▶ Written task
Copy the data exactly as it appears, and do not include any pictures.

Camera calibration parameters
----
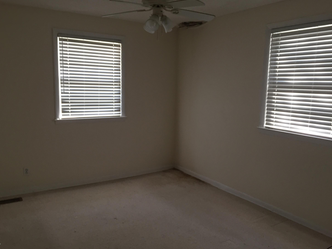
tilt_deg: -6.0
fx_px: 288
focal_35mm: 30
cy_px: 123
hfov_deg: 60.0
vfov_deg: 46.8
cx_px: 161
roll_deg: -1.6
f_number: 2.2
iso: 100
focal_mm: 4.15
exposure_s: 1/30
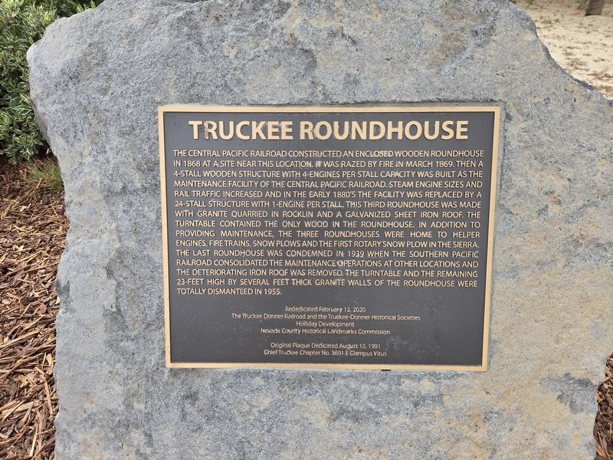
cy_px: 230
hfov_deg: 73.9
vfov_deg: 58.9
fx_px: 407
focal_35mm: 23
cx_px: 306
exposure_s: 1/529
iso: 25
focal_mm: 5.4
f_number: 1.8
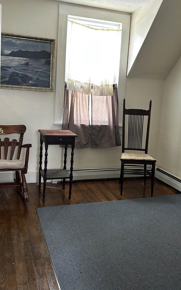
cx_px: 108
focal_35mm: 37
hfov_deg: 34.3
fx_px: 292
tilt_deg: -8.2
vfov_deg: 52.7
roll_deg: -3.5
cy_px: 144
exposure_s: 1/71
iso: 125
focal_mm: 5.7
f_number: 1.5
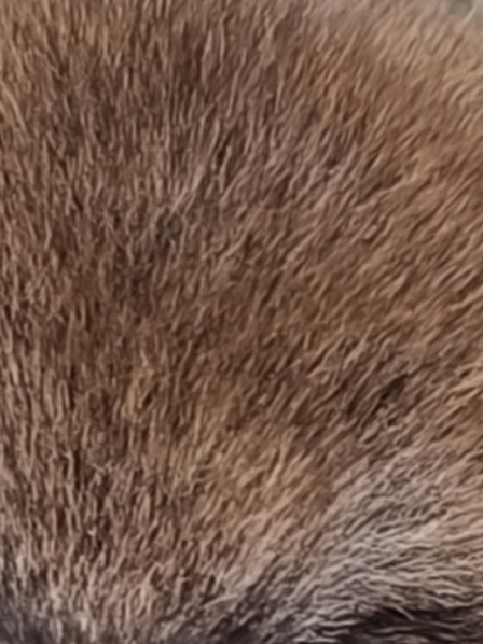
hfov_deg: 10.7
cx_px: -20
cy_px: 1399
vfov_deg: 12.3
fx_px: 2551
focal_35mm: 137
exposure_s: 1/101
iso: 86
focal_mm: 6.14
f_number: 1.65
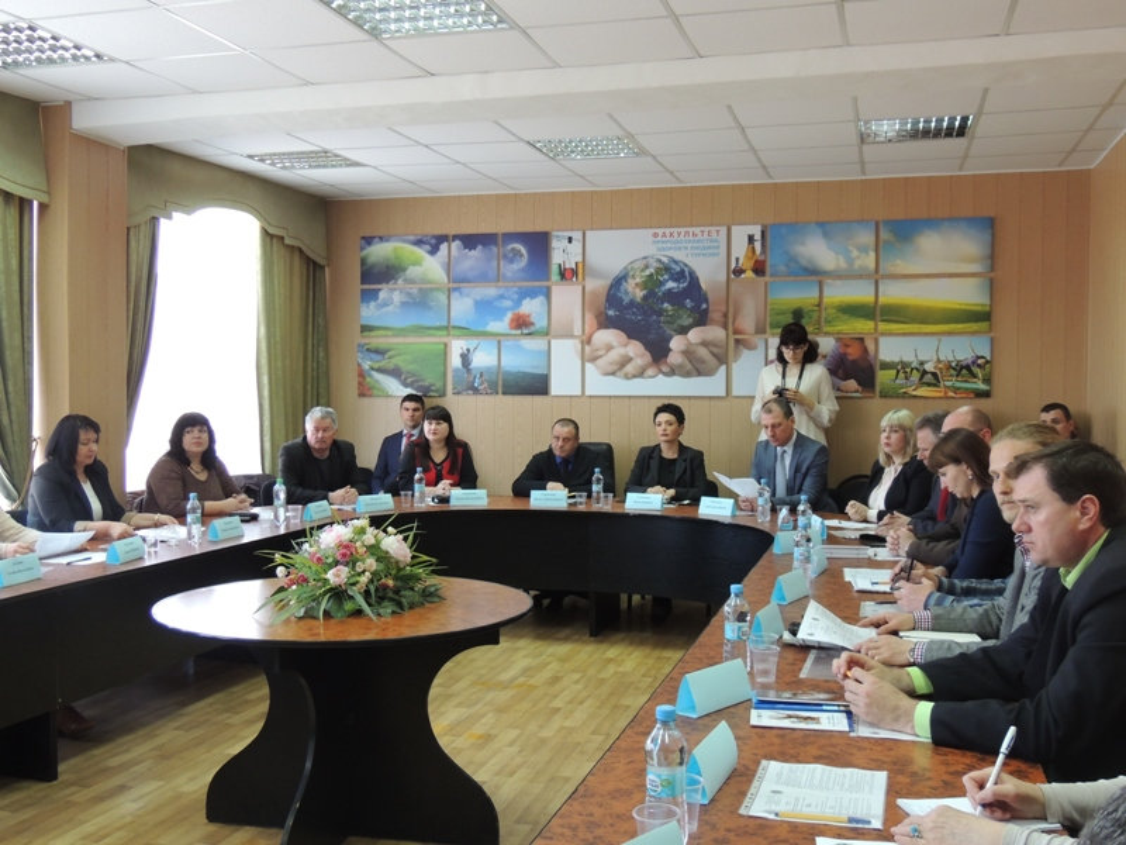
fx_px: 1138
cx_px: 563
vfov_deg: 40.7
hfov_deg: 52.6
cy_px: 422
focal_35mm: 35
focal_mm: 6.2
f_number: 3.3
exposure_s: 1/50
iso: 320
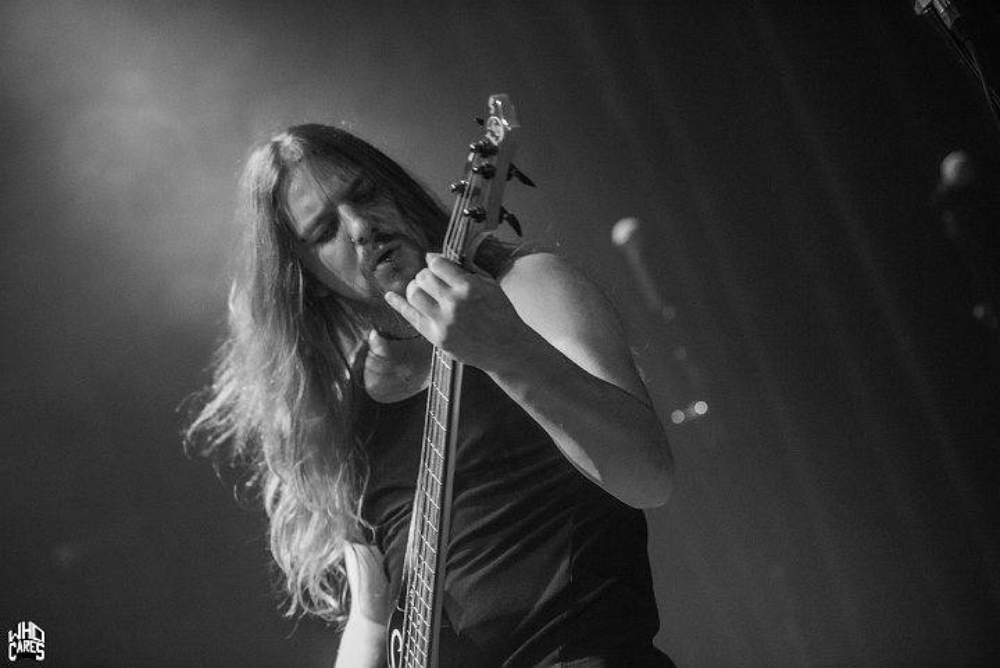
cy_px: 334
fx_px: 3391
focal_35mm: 122
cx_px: 500
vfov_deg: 11.3
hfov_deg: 16.8
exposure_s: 1/100
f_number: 2.8
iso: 4000
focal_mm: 122
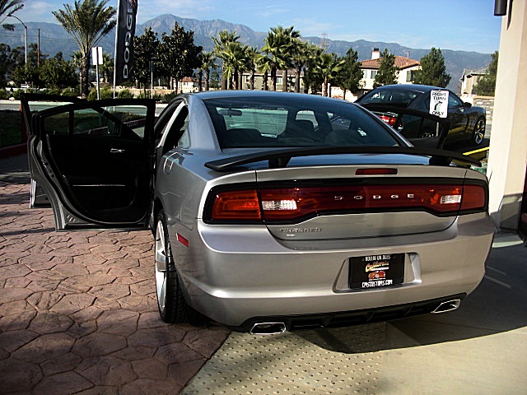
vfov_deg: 39.7
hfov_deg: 51.4
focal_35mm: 36
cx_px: 264
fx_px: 548
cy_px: 198
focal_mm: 6.3
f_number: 2.8
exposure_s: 1/640
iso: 50
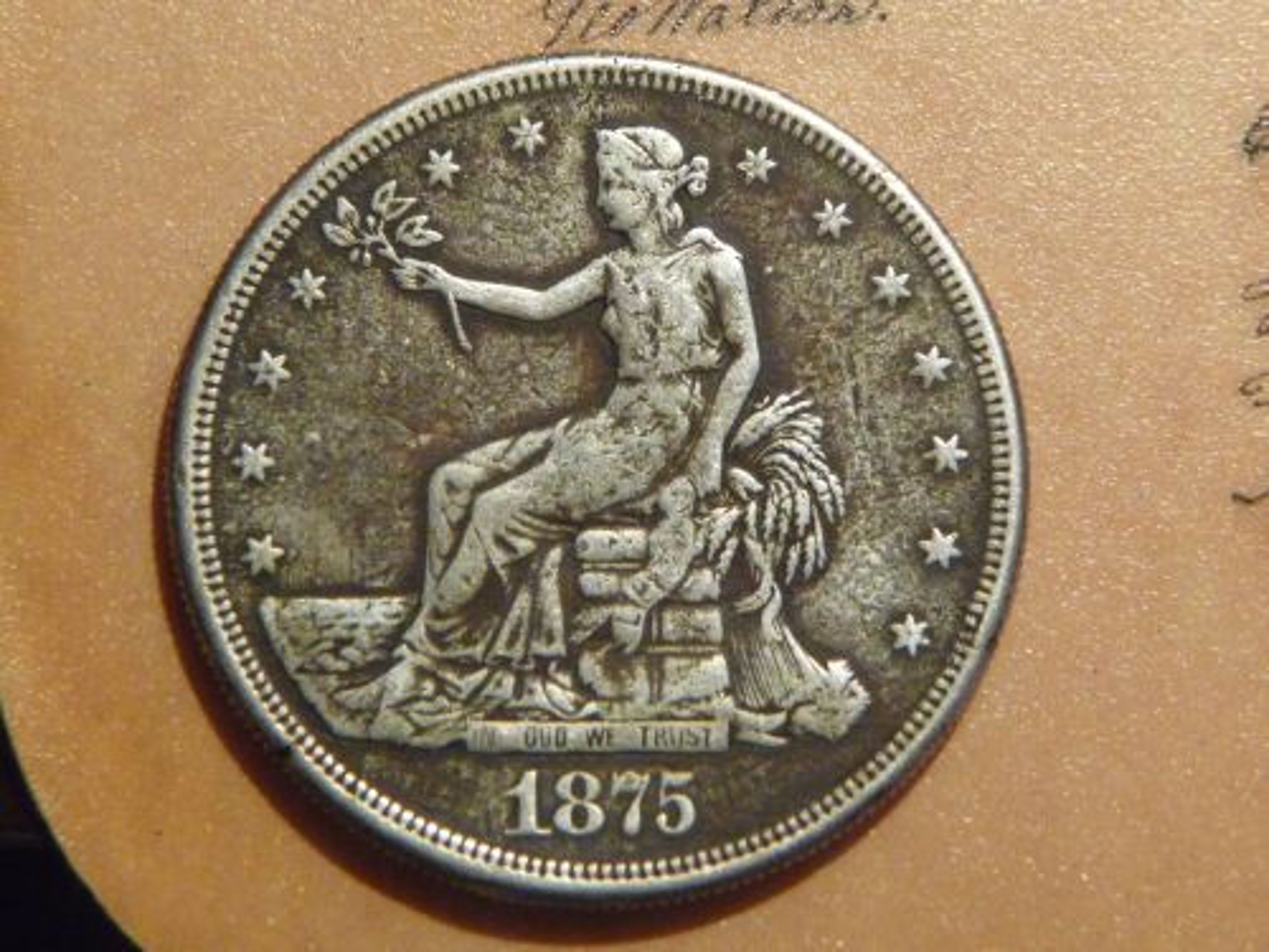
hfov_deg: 15.4
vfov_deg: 11.6
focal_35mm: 128
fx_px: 4692
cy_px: 476
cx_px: 634
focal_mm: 21.8
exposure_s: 1/30
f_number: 4.7
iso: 800
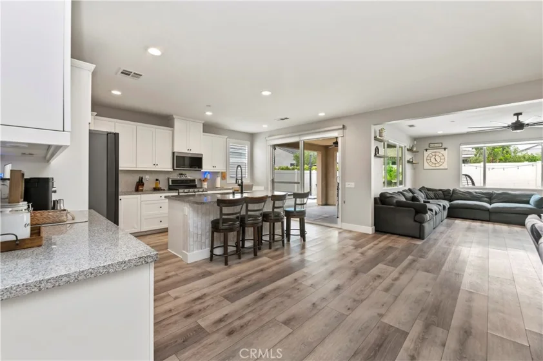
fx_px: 211
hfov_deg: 104.3
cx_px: 272
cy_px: 180
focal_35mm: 14
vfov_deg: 81.1
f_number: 10
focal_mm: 14
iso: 500
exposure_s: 1/13
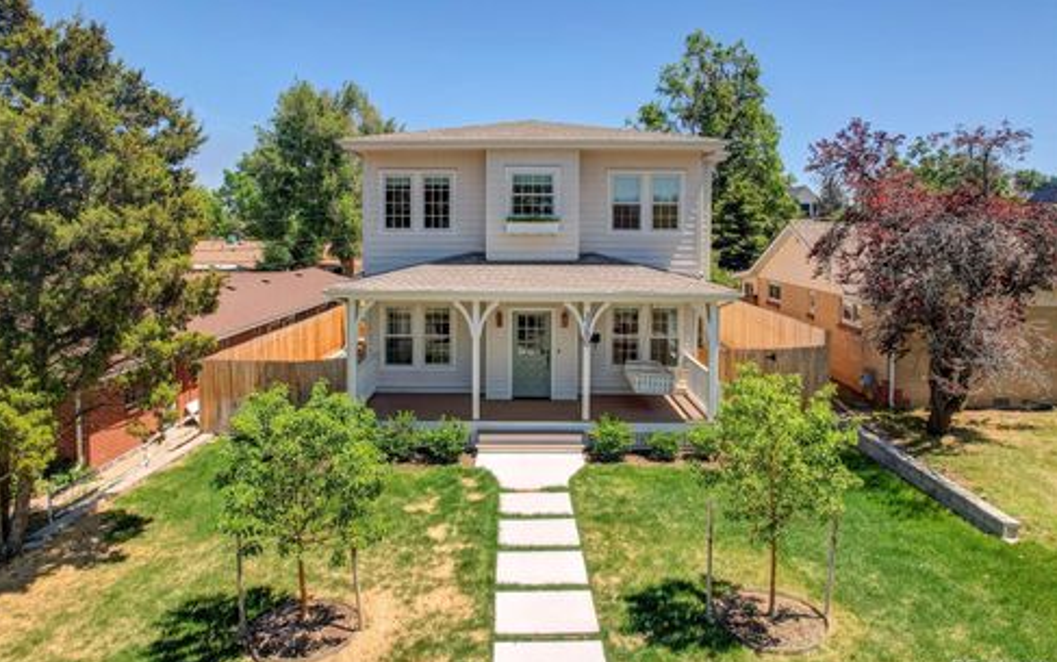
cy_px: 320
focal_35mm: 23
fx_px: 663
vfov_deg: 53.1
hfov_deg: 77.1
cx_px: 519
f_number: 2.8
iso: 100
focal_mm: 8.4
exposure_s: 1/120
----
▶ Response area
tilt_deg: -6.0
fx_px: 288
focal_35mm: 30
cy_px: 123
hfov_deg: 60.0
vfov_deg: 46.8
cx_px: 161
roll_deg: -1.6
f_number: 2.2
iso: 100
focal_mm: 4.15
exposure_s: 1/30
cy_px: 230
hfov_deg: 73.9
vfov_deg: 58.9
fx_px: 407
focal_35mm: 23
cx_px: 306
exposure_s: 1/529
iso: 25
focal_mm: 5.4
f_number: 1.8
cx_px: 108
focal_35mm: 37
hfov_deg: 34.3
fx_px: 292
tilt_deg: -8.2
vfov_deg: 52.7
roll_deg: -3.5
cy_px: 144
exposure_s: 1/71
iso: 125
focal_mm: 5.7
f_number: 1.5
hfov_deg: 10.7
cx_px: -20
cy_px: 1399
vfov_deg: 12.3
fx_px: 2551
focal_35mm: 137
exposure_s: 1/101
iso: 86
focal_mm: 6.14
f_number: 1.65
fx_px: 1138
cx_px: 563
vfov_deg: 40.7
hfov_deg: 52.6
cy_px: 422
focal_35mm: 35
focal_mm: 6.2
f_number: 3.3
exposure_s: 1/50
iso: 320
cy_px: 334
fx_px: 3391
focal_35mm: 122
cx_px: 500
vfov_deg: 11.3
hfov_deg: 16.8
exposure_s: 1/100
f_number: 2.8
iso: 4000
focal_mm: 122
vfov_deg: 39.7
hfov_deg: 51.4
focal_35mm: 36
cx_px: 264
fx_px: 548
cy_px: 198
focal_mm: 6.3
f_number: 2.8
exposure_s: 1/640
iso: 50
hfov_deg: 15.4
vfov_deg: 11.6
focal_35mm: 128
fx_px: 4692
cy_px: 476
cx_px: 634
focal_mm: 21.8
exposure_s: 1/30
f_number: 4.7
iso: 800
fx_px: 211
hfov_deg: 104.3
cx_px: 272
cy_px: 180
focal_35mm: 14
vfov_deg: 81.1
f_number: 10
focal_mm: 14
iso: 500
exposure_s: 1/13
cy_px: 320
focal_35mm: 23
fx_px: 663
vfov_deg: 53.1
hfov_deg: 77.1
cx_px: 519
f_number: 2.8
iso: 100
focal_mm: 8.4
exposure_s: 1/120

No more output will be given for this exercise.